Requirement: Drop every picture, then repeat the records exactly.

Data records:
# # # #

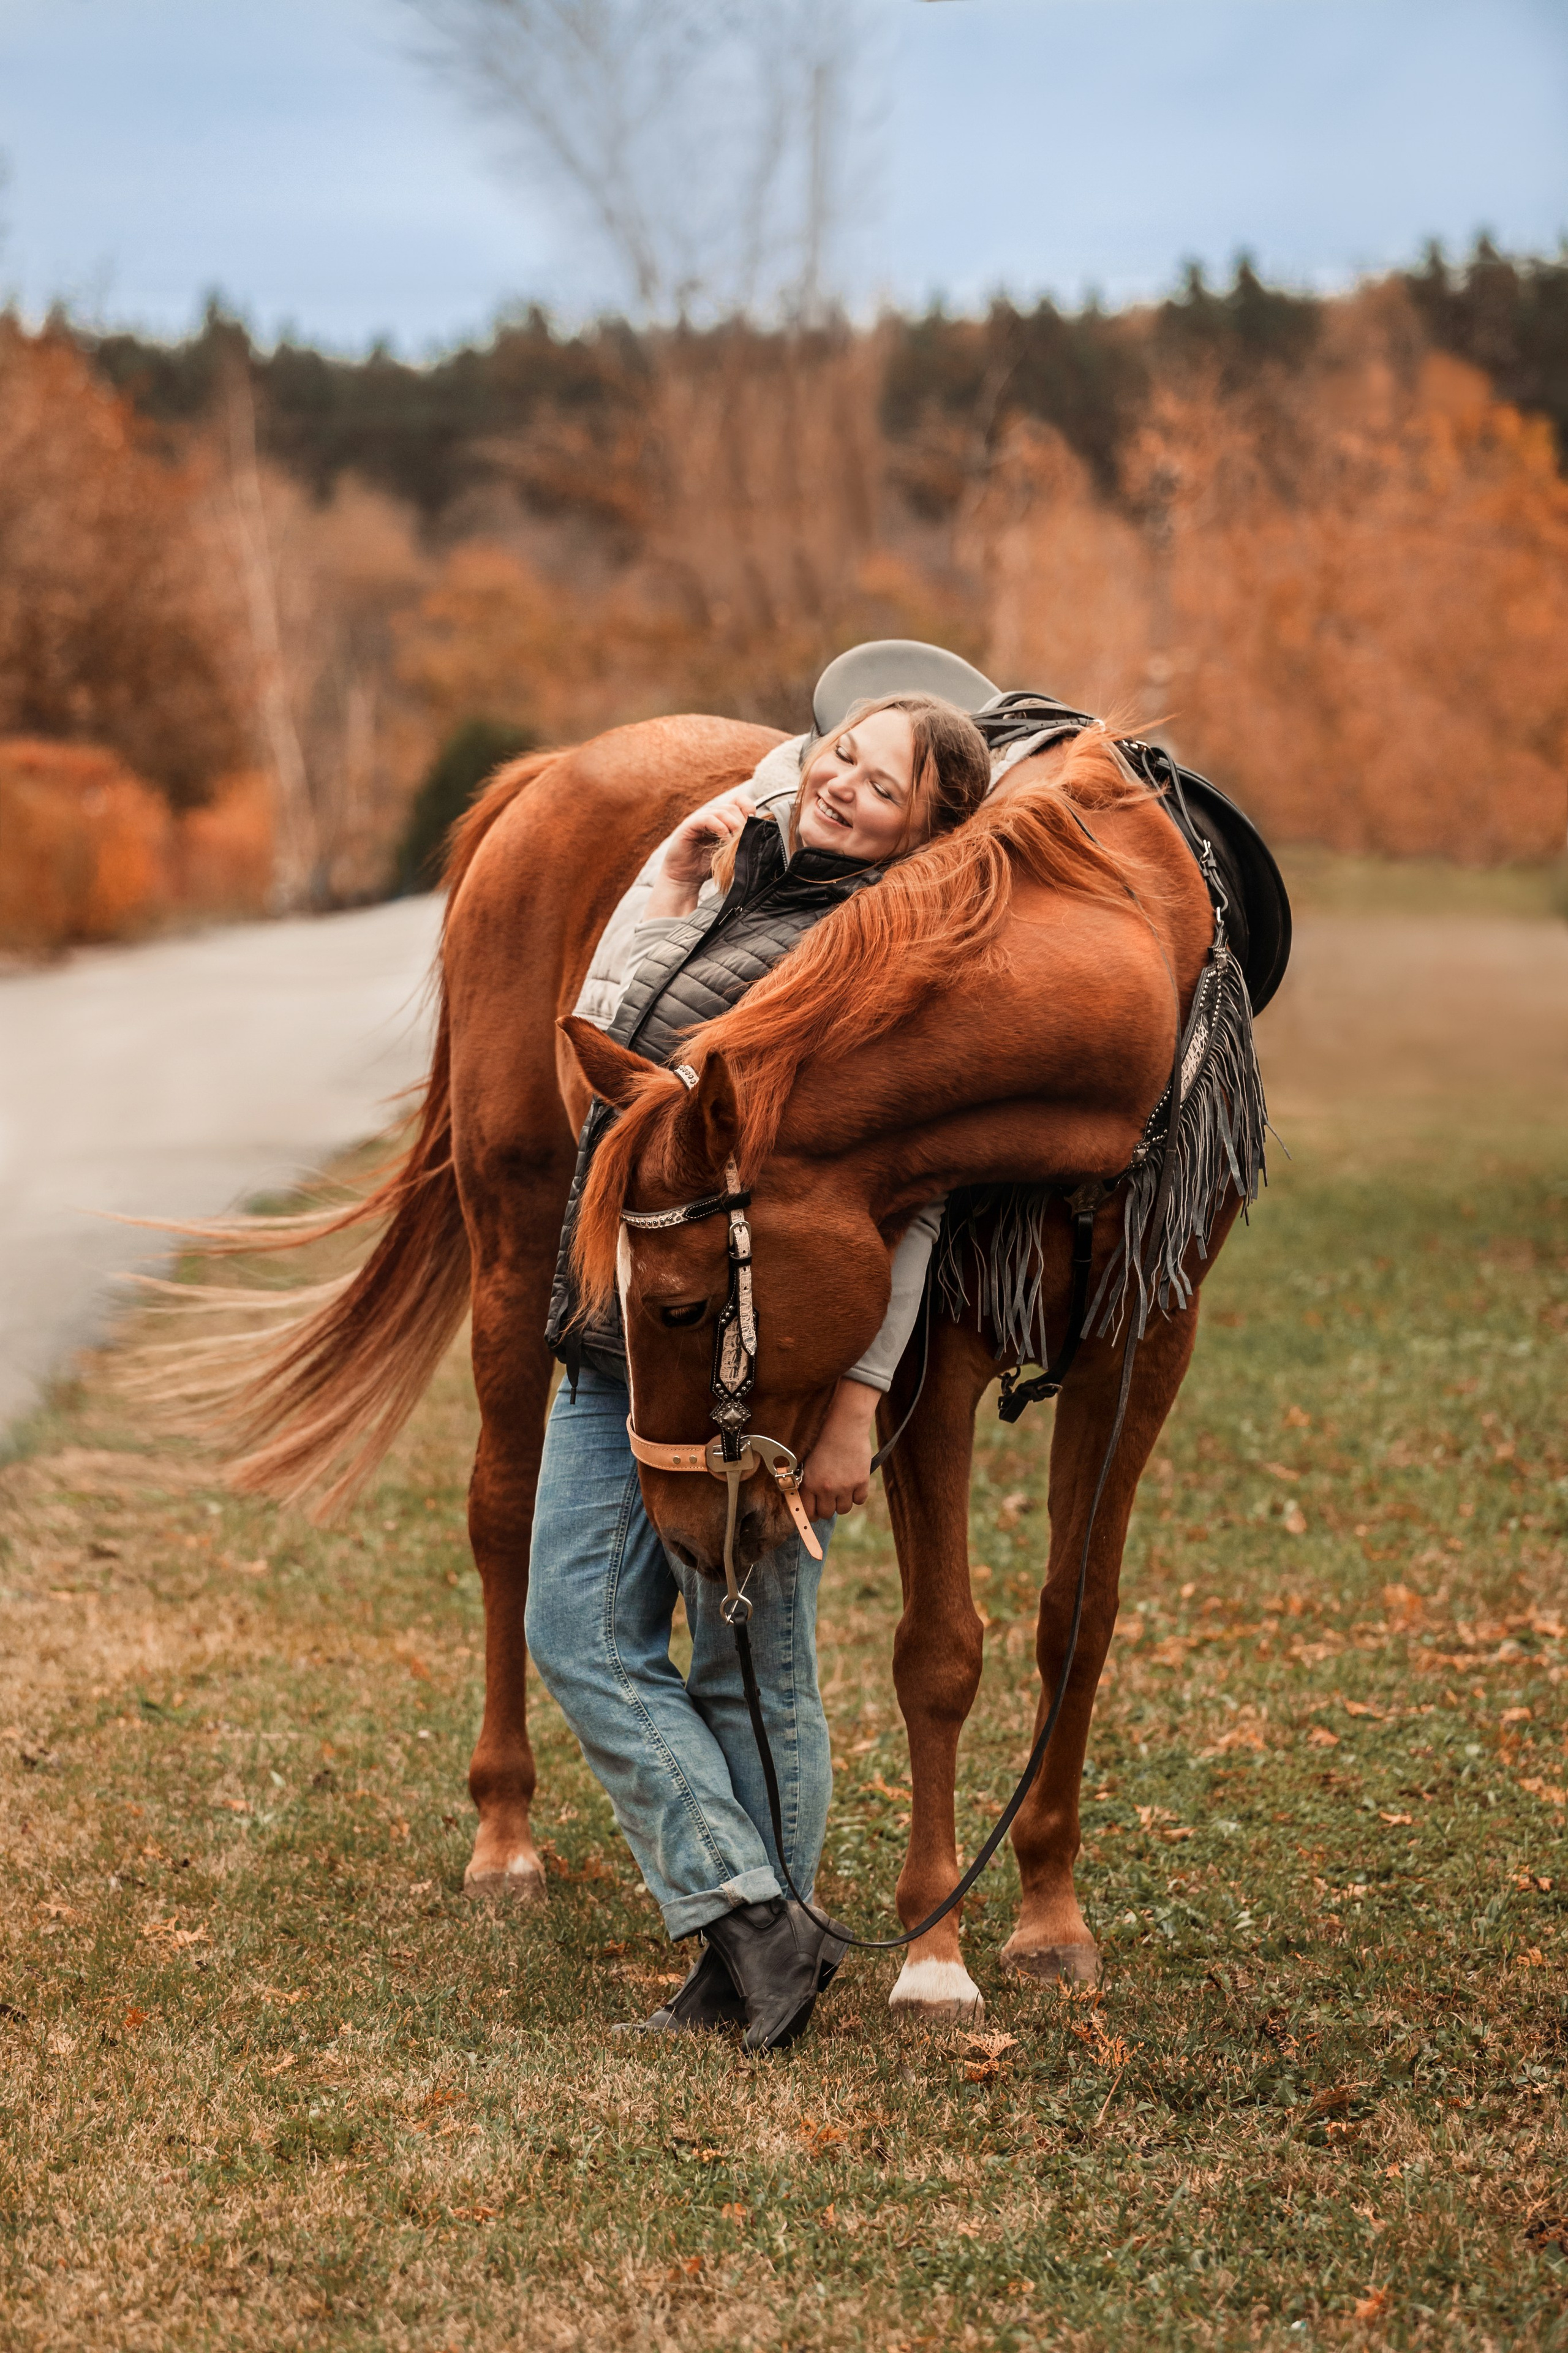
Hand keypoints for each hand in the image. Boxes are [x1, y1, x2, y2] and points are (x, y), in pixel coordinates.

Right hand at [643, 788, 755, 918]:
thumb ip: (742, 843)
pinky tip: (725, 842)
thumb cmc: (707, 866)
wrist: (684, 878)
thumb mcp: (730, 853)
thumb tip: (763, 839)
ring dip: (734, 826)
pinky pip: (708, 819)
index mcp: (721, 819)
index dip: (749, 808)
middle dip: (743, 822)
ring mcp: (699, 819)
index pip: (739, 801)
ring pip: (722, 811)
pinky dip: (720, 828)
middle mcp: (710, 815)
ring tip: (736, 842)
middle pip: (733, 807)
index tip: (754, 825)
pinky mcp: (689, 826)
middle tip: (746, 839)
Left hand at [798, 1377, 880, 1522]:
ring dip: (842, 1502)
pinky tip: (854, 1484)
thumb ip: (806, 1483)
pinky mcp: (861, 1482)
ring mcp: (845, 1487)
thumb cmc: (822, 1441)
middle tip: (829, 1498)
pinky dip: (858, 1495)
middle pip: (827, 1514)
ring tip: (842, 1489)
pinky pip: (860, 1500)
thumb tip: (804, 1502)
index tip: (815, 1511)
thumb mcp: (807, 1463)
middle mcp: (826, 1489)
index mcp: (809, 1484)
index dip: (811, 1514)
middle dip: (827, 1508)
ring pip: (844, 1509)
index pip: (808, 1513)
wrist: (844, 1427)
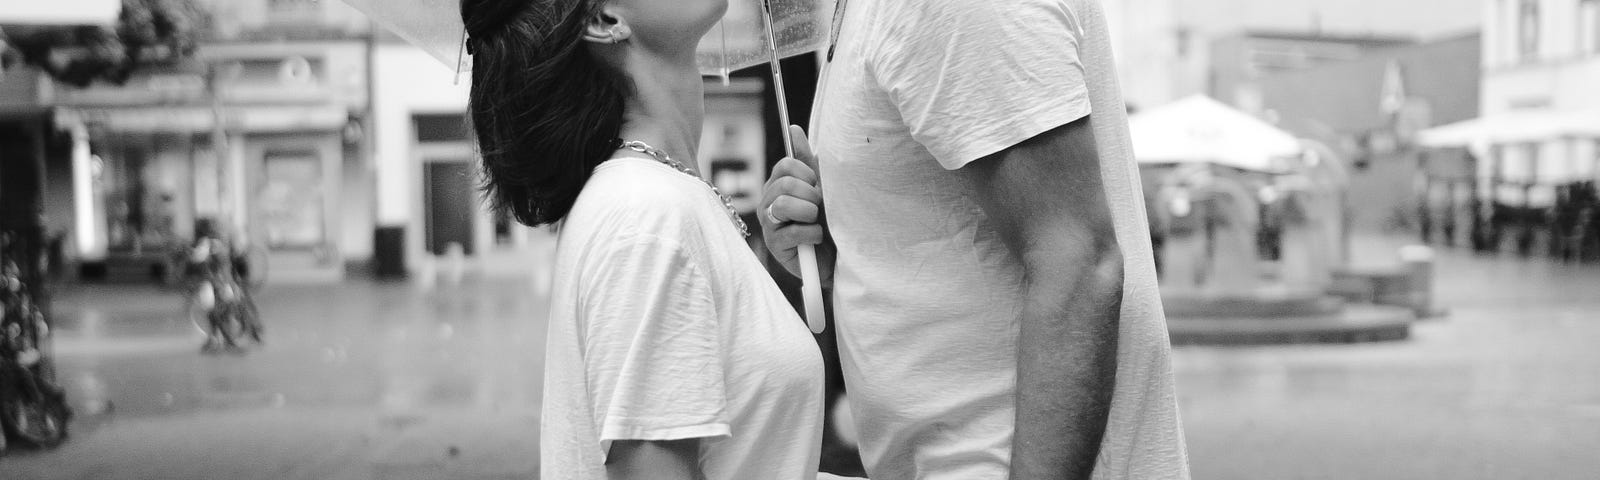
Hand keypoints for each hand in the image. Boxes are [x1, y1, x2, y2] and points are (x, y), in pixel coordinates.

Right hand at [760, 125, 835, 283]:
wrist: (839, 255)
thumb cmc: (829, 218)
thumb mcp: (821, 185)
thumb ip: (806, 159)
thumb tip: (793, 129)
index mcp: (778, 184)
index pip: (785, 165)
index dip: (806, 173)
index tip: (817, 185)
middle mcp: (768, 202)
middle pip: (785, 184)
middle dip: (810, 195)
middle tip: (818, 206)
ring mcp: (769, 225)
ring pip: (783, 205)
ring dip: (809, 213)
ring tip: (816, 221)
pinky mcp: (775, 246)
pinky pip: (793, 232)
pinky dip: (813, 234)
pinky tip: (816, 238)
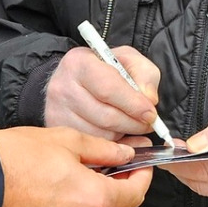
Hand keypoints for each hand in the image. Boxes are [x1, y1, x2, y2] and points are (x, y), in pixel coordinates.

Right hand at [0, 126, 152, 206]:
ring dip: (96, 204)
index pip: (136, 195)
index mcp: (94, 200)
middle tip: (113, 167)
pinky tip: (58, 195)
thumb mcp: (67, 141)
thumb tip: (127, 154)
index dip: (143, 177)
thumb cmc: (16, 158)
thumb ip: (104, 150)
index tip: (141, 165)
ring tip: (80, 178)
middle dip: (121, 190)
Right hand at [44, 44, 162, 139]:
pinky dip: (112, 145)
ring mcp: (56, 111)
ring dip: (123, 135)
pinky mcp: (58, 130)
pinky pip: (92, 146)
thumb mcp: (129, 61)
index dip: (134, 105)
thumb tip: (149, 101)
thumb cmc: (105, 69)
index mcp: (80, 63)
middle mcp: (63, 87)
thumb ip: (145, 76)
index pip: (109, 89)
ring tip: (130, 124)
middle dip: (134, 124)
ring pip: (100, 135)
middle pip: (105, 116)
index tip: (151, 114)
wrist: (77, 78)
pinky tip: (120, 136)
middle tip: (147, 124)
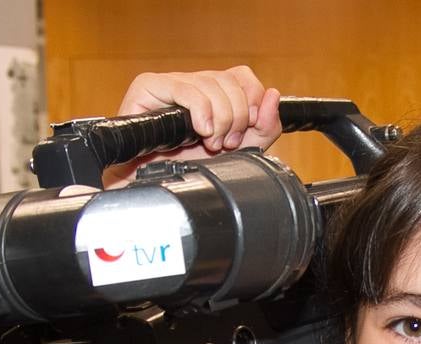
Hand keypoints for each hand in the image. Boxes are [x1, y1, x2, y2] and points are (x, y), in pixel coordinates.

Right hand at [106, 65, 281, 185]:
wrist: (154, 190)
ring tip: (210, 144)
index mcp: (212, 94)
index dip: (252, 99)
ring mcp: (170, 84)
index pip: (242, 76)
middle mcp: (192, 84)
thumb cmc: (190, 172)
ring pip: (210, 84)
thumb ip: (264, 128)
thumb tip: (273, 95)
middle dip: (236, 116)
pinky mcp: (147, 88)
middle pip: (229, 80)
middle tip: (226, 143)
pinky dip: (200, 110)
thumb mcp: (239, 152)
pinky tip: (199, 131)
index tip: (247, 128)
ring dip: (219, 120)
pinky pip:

# # # #

Task response:
Hand keypoints for each hand in the image. Boxes are [x1, y1, x2, y2] and points are (x, y), in pixel coordinates.

Right hand at [643, 788, 755, 918]:
thumb ip: (742, 843)
pinky tip: (725, 842)
thumb cmc: (707, 866)
wrist: (684, 878)
thumb mcp: (730, 853)
thumb tip: (763, 839)
ring dip: (734, 826)
pinky pip: (708, 819)
index mcp: (721, 819)
index dip: (749, 808)
middle dip: (743, 822)
ring mcp: (699, 819)
index pip: (739, 801)
ring pip: (722, 811)
pinky dip: (720, 828)
middle mcp: (710, 815)
ring tip: (736, 842)
middle pip: (733, 807)
index tip: (754, 825)
pinky mcp: (689, 826)
middle tip: (746, 839)
Left hand at [798, 1377, 880, 1522]:
ring dip: (842, 1502)
pinky tip: (854, 1484)
thumb ip: (806, 1483)
pinky mcp: (861, 1482)
ring mcp: (845, 1487)
thumb cmc: (822, 1441)
middle tip: (829, 1498)
pinky dip: (858, 1495)
middle pip: (827, 1514)
ring tip: (842, 1489)
pinky pip: (860, 1500)
thumb tip: (804, 1502)
index tip: (815, 1511)
thumb mcp: (807, 1463)
middle mcp: (826, 1489)
index mcp: (809, 1484)
index dip: (811, 1514)
middle dip: (827, 1508)
ring pip: (844, 1509)
index pip: (808, 1513)
wrist: (844, 1427)
Hand keypoints for each hand in the image. Boxes are [x1, y1, x2, y2] and points are (x, y), in pixel coordinates.

Right hand at [760, 125, 835, 283]:
wrist: (839, 255)
thumb cmc: (829, 218)
thumb mcp: (821, 185)
thumb ip: (806, 159)
thumb tip: (793, 129)
index mcp: (778, 184)
index pip: (785, 165)
index dip: (806, 173)
index tip: (817, 185)
middle mcp: (768, 202)
middle pip: (785, 184)
middle dip: (810, 195)
middle tip: (818, 206)
ring mcp: (769, 225)
ring pip: (783, 205)
ring dip: (809, 213)
ring tip: (816, 221)
pinky mcp: (775, 246)
pinky pip: (793, 232)
pinky dip: (813, 234)
pinky tip: (816, 238)
Hand keypoints for each hand in the image. Boxes are [x1, y1, x2, y2] and points are (x, y), in pixel coordinates.

Right hand at [0, 126, 152, 206]:
ring dip: (96, 204)
index pip: (136, 195)
index mcp: (94, 200)
middle tip: (113, 167)
pinky tip: (58, 195)
thumb mcp: (67, 141)
thumb tip: (127, 154)
index dip: (143, 177)
thumb cmc: (16, 158)
thumb ip: (104, 150)
index tip: (141, 165)
ring tip: (80, 178)
middle dip: (121, 190)
Right hand at [44, 44, 162, 139]:
pinky dip: (112, 145)
ring mcp: (56, 111)
ring dip: (123, 135)
pinky mcp: (58, 130)
pinky pip: (92, 146)
thumb mcp: (129, 61)
index dip: (134, 105)
thumb tip: (149, 101)
thumb cmc: (105, 69)
index mcp: (80, 63)
middle mcp: (63, 87)
thumb ip: (145, 76)
index pip: (109, 89)
ring tip: (130, 124)
middle dip: (134, 124)
ring pip: (100, 135)
middle pip: (105, 116)
index tip: (151, 114)
wrist: (77, 78)
pinky tip: (120, 136)
middle tip: (147, 124)
Hand keypoints for each hand in the image. Boxes are [x1, y1, x2, y2] and points are (x, y), in pixel coordinates.

Right hand at [106, 65, 281, 185]:
wrist: (154, 190)
ring tip: (210, 144)
index mcp: (212, 94)
index dip: (252, 99)
ring mcp: (170, 84)
index pip: (242, 76)
middle mcp: (192, 84)
thumb cmc: (190, 172)
ring pip: (210, 84)
thumb ip: (264, 128)
thumb tip: (273, 95)
middle dip: (236, 116)
pinky mcp: (147, 88)
middle pip: (229, 80)
middle tip: (226, 143)
pinky dip: (200, 110)
thumb mcp: (239, 152)
pinky tip: (199, 131)
index tip: (247, 128)
ring dip: (219, 120)
pinky pip:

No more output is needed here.